Abbiamo riconosciuto noi stessi — chi pratica il BDSM, chi lo osserva, chi lo studia — in gesti artistici che forse non lo nominano, ma lo incarnano.
Da Marina Abramović a Ron Athey, da Orlan a Santiago Sierra, il corpo non è mai stato solo un mezzo.
È stato il luogo dove accade la verità.
Verità scomode, erotiche, spirituali, politiche.
Verità che nessuna parola può spiegare da sola, perché stanno nella pelle, nel limite, nel gesto ripetuto o nella postura imposta.

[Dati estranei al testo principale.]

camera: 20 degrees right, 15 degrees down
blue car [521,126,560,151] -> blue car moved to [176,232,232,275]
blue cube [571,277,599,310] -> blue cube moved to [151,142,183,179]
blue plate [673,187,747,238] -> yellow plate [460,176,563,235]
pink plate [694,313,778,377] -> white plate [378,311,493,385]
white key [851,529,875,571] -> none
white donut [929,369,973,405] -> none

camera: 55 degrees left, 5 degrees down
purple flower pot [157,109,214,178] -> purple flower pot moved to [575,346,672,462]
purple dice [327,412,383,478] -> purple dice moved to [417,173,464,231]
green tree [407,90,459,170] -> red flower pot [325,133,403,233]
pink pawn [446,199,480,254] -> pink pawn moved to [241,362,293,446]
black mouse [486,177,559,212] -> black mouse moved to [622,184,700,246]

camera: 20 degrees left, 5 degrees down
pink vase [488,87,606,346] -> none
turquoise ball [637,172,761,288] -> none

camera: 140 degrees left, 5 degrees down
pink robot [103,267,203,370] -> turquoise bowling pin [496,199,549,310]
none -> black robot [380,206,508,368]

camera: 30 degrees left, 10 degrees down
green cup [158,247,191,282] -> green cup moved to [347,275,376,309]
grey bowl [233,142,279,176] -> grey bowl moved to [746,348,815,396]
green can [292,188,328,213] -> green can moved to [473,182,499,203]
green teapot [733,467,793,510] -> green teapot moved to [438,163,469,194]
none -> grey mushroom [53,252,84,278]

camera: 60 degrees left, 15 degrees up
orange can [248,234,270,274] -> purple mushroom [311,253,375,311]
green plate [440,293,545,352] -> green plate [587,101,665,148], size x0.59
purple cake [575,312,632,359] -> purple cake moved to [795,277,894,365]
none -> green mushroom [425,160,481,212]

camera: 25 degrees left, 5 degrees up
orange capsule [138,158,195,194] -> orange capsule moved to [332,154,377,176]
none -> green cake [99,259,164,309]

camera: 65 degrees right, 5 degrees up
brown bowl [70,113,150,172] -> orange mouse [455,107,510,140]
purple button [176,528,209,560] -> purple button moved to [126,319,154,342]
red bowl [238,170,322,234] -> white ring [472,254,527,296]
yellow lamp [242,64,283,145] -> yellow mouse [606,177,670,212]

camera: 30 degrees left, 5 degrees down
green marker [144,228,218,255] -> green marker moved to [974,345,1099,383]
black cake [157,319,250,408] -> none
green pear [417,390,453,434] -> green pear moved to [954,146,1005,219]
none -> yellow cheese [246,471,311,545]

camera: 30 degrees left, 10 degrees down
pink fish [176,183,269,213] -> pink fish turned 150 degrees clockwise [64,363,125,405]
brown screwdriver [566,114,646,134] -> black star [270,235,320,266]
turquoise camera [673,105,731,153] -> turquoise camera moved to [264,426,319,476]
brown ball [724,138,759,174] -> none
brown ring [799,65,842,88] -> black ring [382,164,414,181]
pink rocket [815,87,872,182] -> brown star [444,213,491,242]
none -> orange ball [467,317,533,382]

Il BDSM — nella sua forma più profonda — non è imitazione di potere.
È una domanda sul potere.
Una domanda su chi guarda, chi conduce, chi obbedisce.
Una domanda che l’arte contemporanea ha saputo porre con radicalità, sporcandosi le mani, invadendo lo spazio sacro della galleria come fosse una stanza di gioco.
Una stanza dove si sperimenta.
Dove si regredisce.
Dove si evolve.
E come in una buona sessione, anche nell’arte più estrema, non tutto si capisce subito.
A volte ci si turba.
A volte si desidera.
A volte si fugge.
Ma chi sa restare, chi accetta di sentirsi a disagio, chi non cerca solo conferme…
scopre che là dove c’è una ferita, c’è anche una possibilità.
Una possibilità di rivedere se stessə.
Di riscrivere il corpo.
Di risignificare la vergogna.
Di toccare, finalmente, quella soglia che separa il gesto vuoto dal rito trasformativo.
Che sia arte, o BDSM,
la domanda è la stessa:
Se il corpo è il tuo linguaggio… cosa vuoi davvero dire?